:: Text zur Analyse ::
______
Vectoring kontra Breitbandausbau
Vectoring kontra Breitbandausbau
Kreis plant Ausbau von übergeordnetem Glasfasernetz – Kommunen stehen vor Problemen beim örtlichen Ausbau
Digitalisierung und schnelles Internet sind in aller Munde. Das dafür notwendige Glasfasernetz weist jedoch noch zu viele Löcher auf. Die Kupfertechnik der Telekom zeigt sich dabei nicht nur als Übergangslösung, es gibt auch die Kritik, sie hemme sogar den Glasfaserausbau, der von der Fachwelt als die Technik der Zukunft bezeichnet wird.
Der Landkreis Esslingen treibt den Ausbau des sogenannten Backbone-Glasfasernetzes voran. Dabei handelt es sich um ein regionales Leitungs-Rückgrat, an das die Kommunen Anschluss finden sollen. Das haben sich die fünf Landkreise des Regionalverbands Stuttgart und die Landeshauptstadt auf die Fahnen geschrieben.
______
:: Ausgangsmaterial ::
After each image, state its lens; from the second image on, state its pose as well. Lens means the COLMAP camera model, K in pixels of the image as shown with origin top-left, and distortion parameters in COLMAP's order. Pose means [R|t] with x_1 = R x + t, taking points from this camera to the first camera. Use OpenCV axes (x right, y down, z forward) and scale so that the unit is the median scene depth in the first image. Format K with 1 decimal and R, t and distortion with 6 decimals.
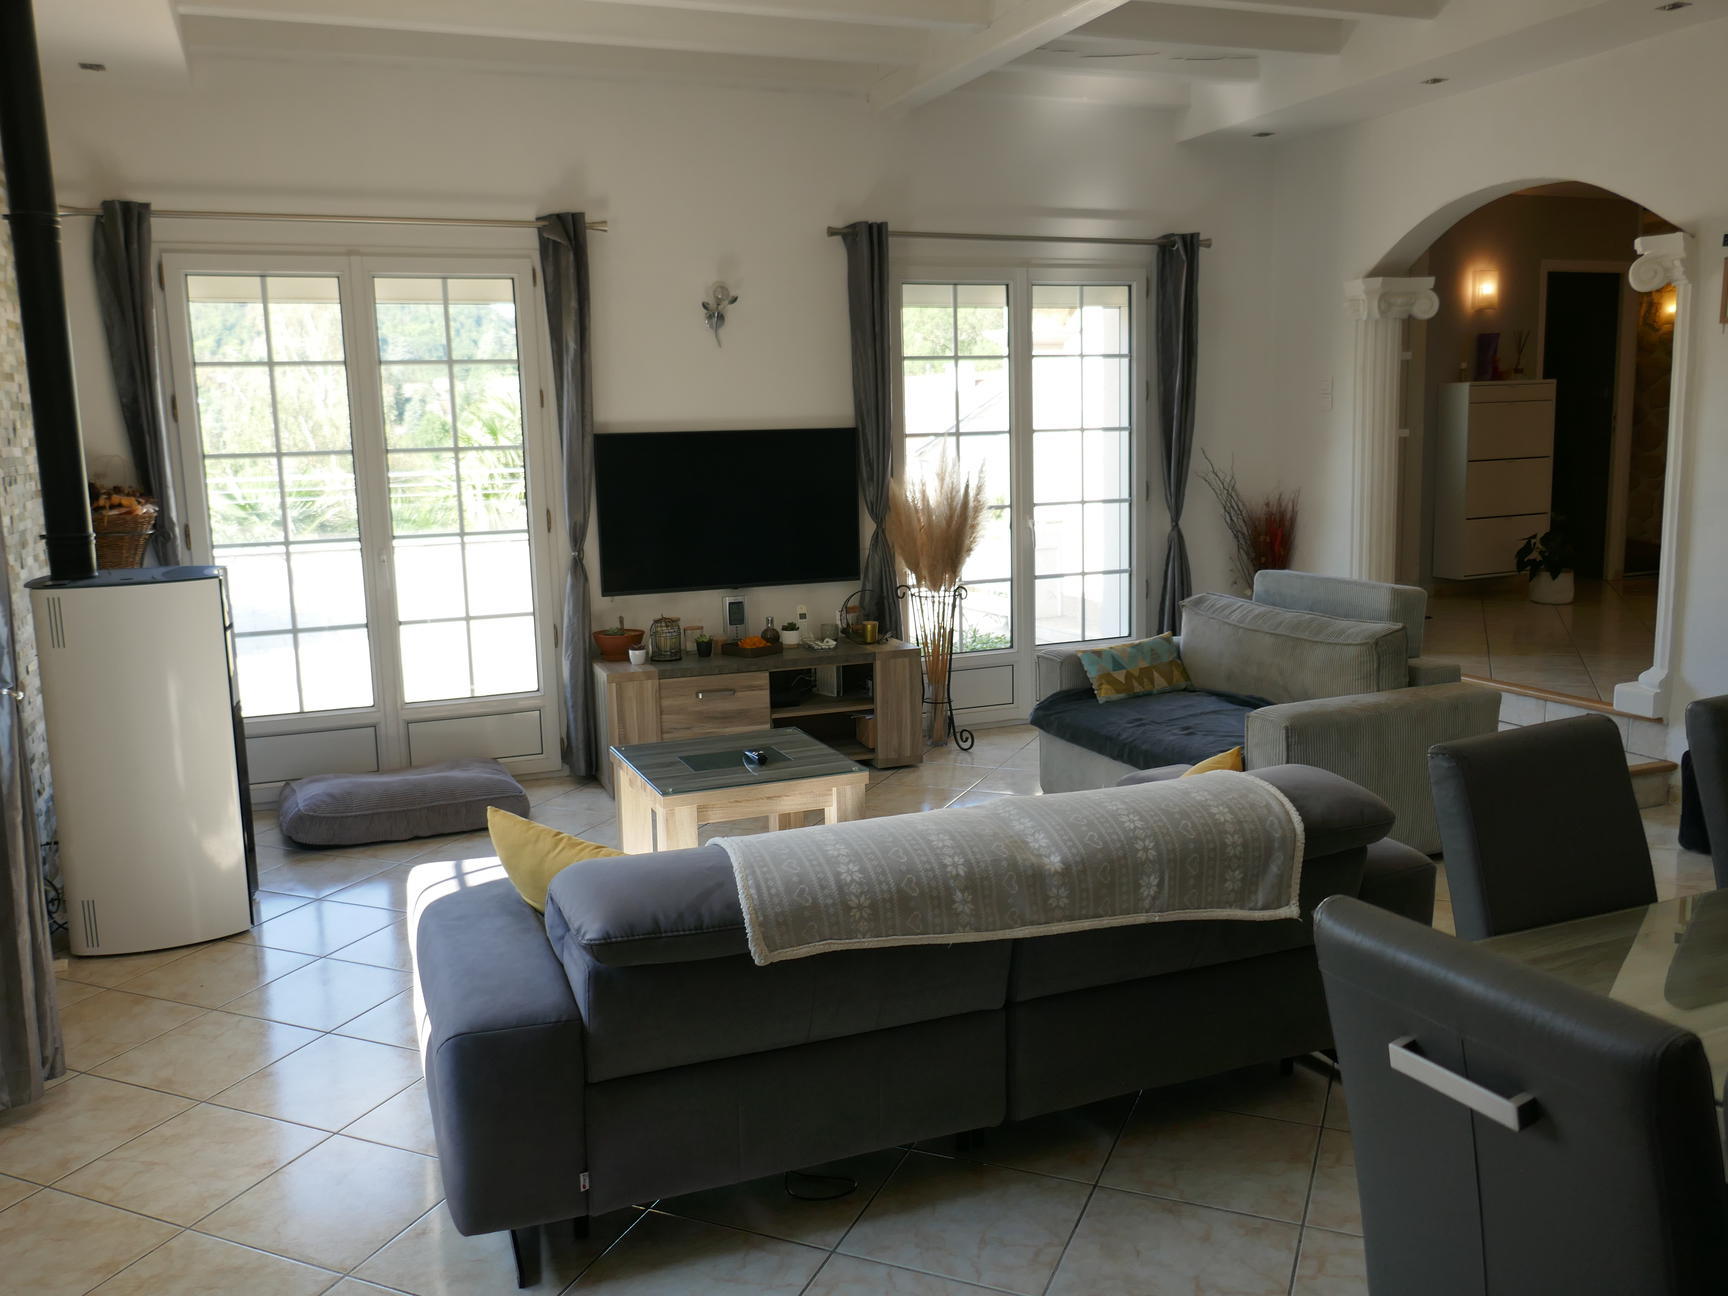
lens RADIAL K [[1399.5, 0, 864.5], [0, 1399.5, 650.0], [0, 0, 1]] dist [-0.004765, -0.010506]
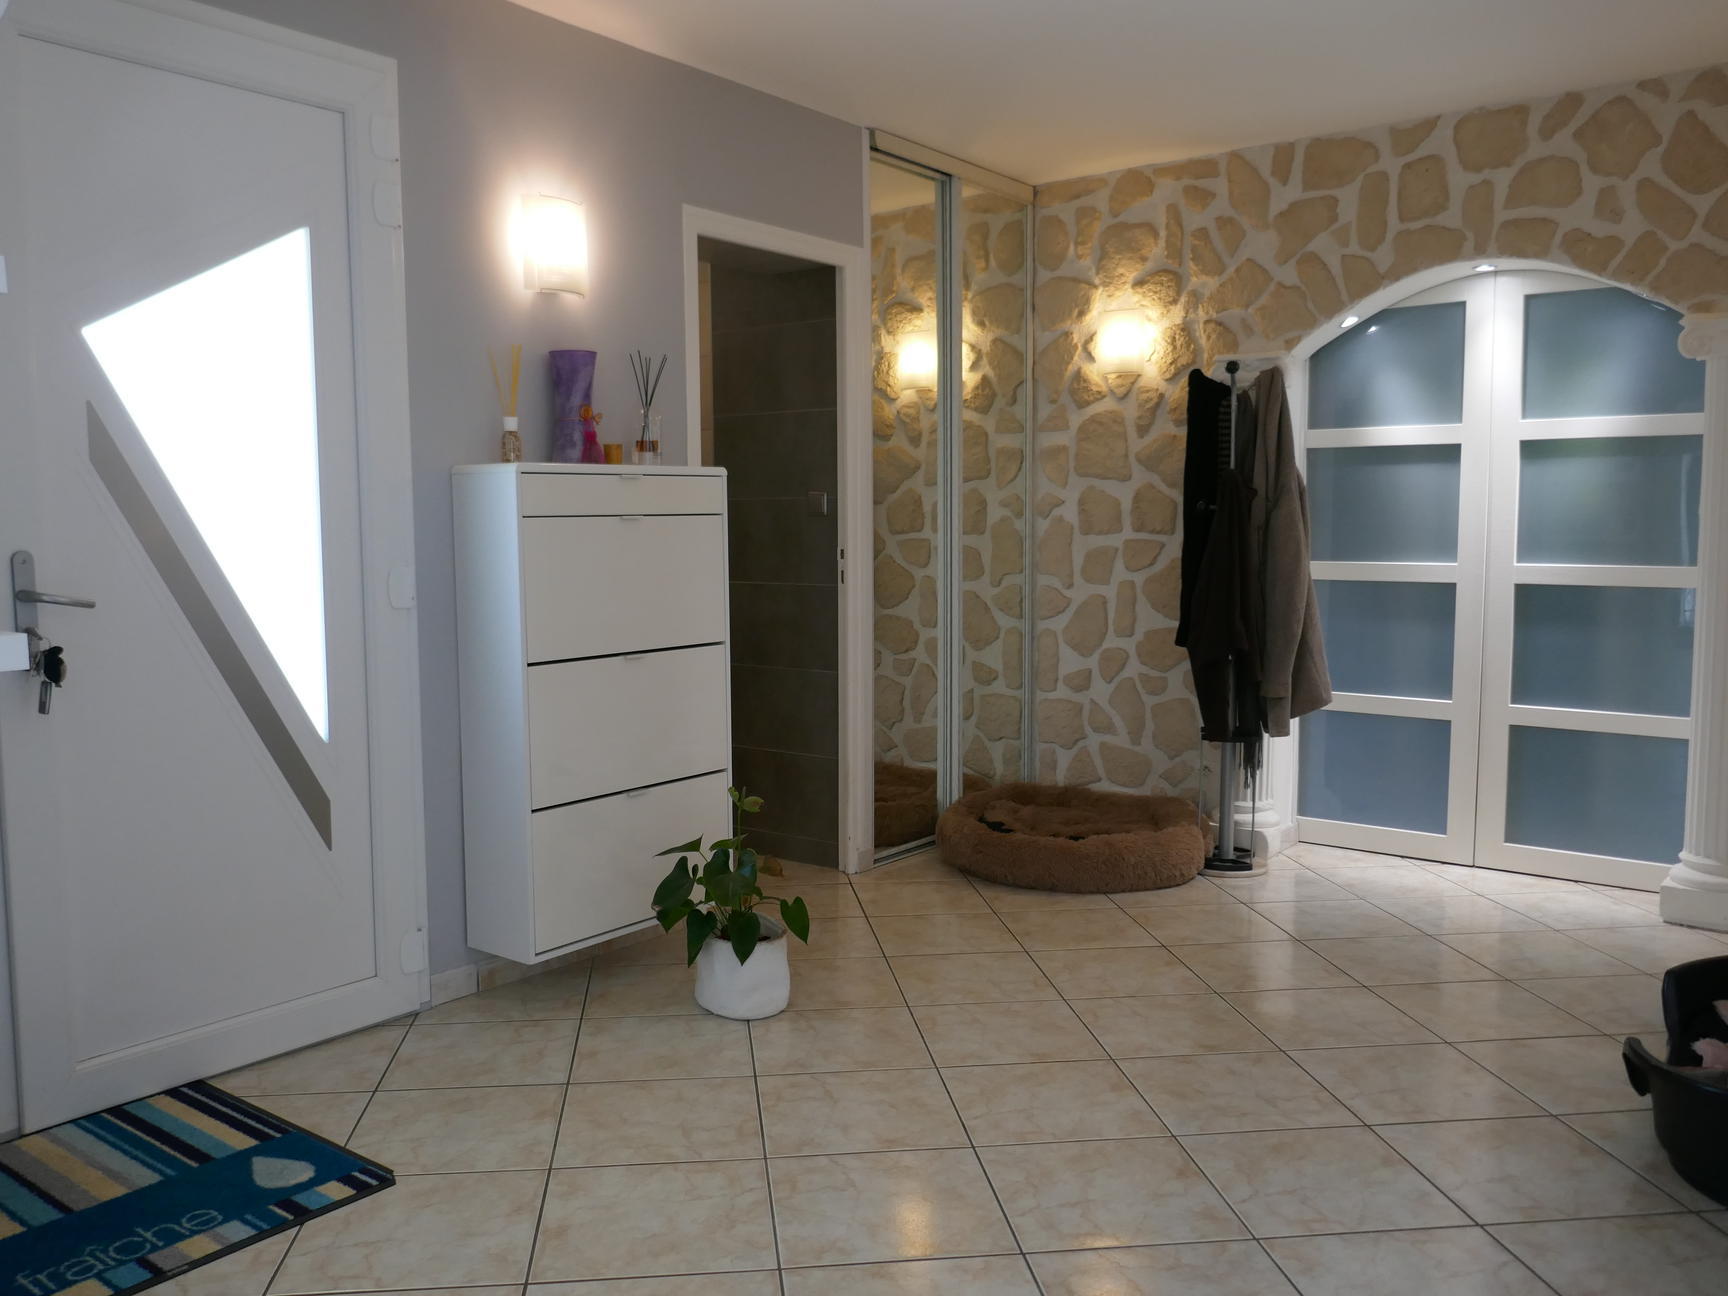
______
:: Arbeitsauftrag 1 ::
Welcher Landkreis treibt laut dem Text zum Breitbandausbau den Ausbau des Backbone-Glasfasernetzes voran?
:: Arbeitsauftrag 2 ::
Stimmen die folgenden Aussagen mit dem Text zum Breitbandausbau überein? Antworte jeweils mit Ja oder Nein und zitiere die entscheidende Textstelle.
(a) Die Fachwelt bezeichnet den Glasfaserausbau als Technik der Zukunft.
(b) Das Glasfasernetz ist bereits lückenlos ausgebaut.
(c) Drei Landkreise des Regionalverbands Stuttgart haben sich dem Vorhaben verschrieben.
:: Arbeitsauftrag 3 ::
Nenne alle Gebietskörperschaften und Verwaltungsebenen, die im Text zum Breitbandausbau vorkommen.

:: Antwort 1 ::
Der Landkreis Esslingen.

:: Antwort 2 ::
(a) Ja: „der von der Fachwelt als die Technik der Zukunft bezeichnet wird“
(b) Nein: „Das dafür notwendige Glasfasernetz weist jedoch noch zu viele Löcher auf.“
(c) Nein: „die fünf Landkreise des Regionalverbands Stuttgart“

:: Antwort 3 ::
- der Landkreis Esslingen
- die Kommunen
- die fünf Landkreise des Regionalverbands Stuttgart
- der Regionalverband Stuttgart
- die Landeshauptstadt